The hike down was faster than the hike up. Our kneecaps felt like they were going to pop like champagne corks. At the bottom we recovered with salami sandwiches and soda from our cooler, on a picnic table under the trees.

I got out of the habit of reading bedtime stories during the last couple of years. I was really faithful about it with the older two when they were little, then somehow I became lazy. (Shame shame!) Reading Barbara Bush's biography recently reinspired me about the importance and fun of reading to children. Now we're doing it at least a couple of times a week. We're learning a song before bed too. I taught my children, "Home on the Range" recently. Teaching a song gives you a chance to hear it as if for the first time. That particular one is actually very sentimental. It conjures up images of some lone cowpoke away yonder on the range, alone with his beans and his dawgies. If we sing it sincerely we almost cry. The kids throw their heads back and Peter howls like a coyote in the background.

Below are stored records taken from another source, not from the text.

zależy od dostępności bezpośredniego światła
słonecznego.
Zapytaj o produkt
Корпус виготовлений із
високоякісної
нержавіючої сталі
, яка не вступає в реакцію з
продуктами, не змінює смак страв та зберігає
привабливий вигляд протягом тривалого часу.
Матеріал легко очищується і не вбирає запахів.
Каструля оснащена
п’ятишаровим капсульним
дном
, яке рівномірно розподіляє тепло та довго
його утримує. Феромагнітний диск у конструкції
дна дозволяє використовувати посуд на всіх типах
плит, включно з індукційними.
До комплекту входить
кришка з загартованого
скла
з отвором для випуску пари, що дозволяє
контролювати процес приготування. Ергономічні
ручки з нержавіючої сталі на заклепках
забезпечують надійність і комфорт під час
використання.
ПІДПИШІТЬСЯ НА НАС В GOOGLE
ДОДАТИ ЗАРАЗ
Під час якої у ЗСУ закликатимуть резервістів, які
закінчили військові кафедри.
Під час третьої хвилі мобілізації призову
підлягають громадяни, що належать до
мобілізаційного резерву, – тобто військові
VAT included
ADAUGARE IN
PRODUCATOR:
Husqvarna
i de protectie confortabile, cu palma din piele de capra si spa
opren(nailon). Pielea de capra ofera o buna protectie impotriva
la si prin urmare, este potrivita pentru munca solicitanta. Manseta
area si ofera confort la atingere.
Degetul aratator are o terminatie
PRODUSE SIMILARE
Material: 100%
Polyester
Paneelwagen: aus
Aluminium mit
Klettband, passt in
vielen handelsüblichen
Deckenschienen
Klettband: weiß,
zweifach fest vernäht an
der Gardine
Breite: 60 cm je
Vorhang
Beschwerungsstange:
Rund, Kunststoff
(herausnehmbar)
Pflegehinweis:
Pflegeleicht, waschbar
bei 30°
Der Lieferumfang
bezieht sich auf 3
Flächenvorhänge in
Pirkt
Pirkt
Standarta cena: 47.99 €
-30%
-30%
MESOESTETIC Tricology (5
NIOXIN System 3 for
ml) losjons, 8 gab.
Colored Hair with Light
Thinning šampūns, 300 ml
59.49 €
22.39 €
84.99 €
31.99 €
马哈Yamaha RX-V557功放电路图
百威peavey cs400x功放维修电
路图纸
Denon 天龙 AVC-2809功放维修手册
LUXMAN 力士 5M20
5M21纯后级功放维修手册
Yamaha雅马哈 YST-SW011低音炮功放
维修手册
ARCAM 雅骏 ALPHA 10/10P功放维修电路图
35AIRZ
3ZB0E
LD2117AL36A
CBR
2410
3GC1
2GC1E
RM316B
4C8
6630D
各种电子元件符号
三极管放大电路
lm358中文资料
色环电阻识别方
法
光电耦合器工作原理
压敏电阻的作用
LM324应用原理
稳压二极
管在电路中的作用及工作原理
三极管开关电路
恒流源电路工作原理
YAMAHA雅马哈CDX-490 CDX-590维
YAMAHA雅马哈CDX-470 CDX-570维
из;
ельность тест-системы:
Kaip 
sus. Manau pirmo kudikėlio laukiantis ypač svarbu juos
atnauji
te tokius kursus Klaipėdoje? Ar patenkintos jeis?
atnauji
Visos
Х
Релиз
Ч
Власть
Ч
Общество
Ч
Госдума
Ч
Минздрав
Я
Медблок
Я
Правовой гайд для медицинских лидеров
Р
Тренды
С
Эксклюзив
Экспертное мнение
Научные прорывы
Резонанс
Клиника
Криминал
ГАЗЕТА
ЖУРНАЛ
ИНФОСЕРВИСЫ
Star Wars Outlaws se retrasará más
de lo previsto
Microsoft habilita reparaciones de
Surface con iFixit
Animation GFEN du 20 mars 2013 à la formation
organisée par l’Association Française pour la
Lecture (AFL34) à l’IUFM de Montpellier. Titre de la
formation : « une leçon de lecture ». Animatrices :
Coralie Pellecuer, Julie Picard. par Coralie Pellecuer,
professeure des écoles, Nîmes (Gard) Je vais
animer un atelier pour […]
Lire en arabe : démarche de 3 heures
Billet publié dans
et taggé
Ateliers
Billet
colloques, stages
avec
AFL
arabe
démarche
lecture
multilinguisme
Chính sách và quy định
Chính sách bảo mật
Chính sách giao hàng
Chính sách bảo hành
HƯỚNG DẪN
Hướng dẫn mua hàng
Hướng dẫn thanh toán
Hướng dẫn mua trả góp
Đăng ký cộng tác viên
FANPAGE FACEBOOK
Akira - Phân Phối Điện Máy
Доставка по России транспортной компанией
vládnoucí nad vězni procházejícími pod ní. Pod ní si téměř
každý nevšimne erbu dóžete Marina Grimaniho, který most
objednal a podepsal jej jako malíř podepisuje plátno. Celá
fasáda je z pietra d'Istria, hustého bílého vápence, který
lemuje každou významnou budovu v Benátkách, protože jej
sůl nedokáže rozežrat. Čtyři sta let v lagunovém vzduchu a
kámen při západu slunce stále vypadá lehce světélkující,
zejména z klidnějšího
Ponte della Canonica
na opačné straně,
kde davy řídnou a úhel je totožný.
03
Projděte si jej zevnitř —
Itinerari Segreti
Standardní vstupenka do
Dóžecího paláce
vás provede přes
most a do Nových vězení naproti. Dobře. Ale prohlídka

Experiences like these make terrific memories. So many things can help strengthen our relationship of love with our children. I don't think it matters if we go to Disneyland or if we jump up and down on the bed with them. I think what truly solidifies the family is when we share our real selves with each other. No secrets, no pretense. Even the mundane can be fun if there's laughter and warmth.

The difficulties we all face at one time or another can be more easily weathered when our memories have a little tenderness or a little comic relief. One way I hope to accomplish this, in the far distant future, when my bereaved family drives my body to the cemetery after I die, will be to leave instructions for the undertaker to play a recording of my voice asking, "Are we there yet? Are we there yet? Are we there yet?"

Kim lives in Maine, which is lovely, and where she continues her enthusiastic relationship with Art, Music, Nature, Books, Animals, Humor and Trees.